On one of the many days of my eighth year of life, I felt death upon me. More than upon, I felt it clinging onto me, hard nails digging into my back, piercing like the icicles that hung stiff from the roof, back at home in Canada. I felt death spinning and twisting my powerless body relentlessly.

It was night, and the moon was swollen and yellow in the low sky, making slits of pale light on the pool outside the wooden cottage our family was staying in. I’d asked my three year old sister Carlin not to play with my new teddy, but it was strangely inevitable that I continued to always find her playing with him. So I would lock myself in the bathroom with him, in hope of avoiding my toddling little sister. The toilet seat felt cool on my legs, allowing a short break from the heat. I thought of home in those moment, wondering if the usual two metres of snow was layering the ground.

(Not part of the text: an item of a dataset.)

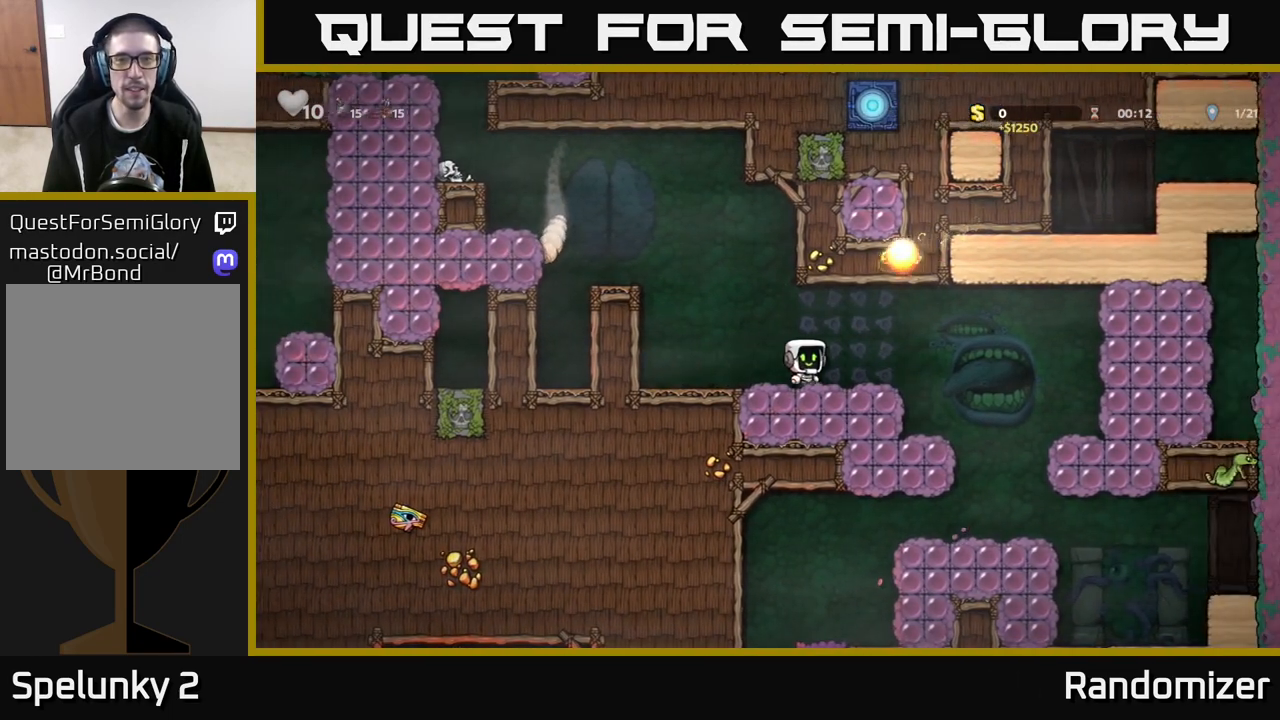
{"buttons": [], "left_stick": "right", "right_stick": "center", "events": [[317, "left_stick", "left"], [417, "left_stick", "center"], [467, "left_stick", "right"]]}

I thought of how Carlin would eat the snow, gathering plentiful scoops with her palms and then fitting it all in her mouth. I sighed as I looked out the window, suddenly homesick. But a loud rumble moving through the ground quickly interrupted my thoughts. My toes curled at the vibrations. Outside the palm trees fell, one by one. The moon hid behind a cloud in fear. A thick wall of foamy white water heaped towards my little cottage. Everything then happened too quickly for my senses to follow. Impact is a hazy memory, I don’t remember much. But I do remember the strangely dazzling beauty, as my only breath escaped in thick silver bubbles in the black water.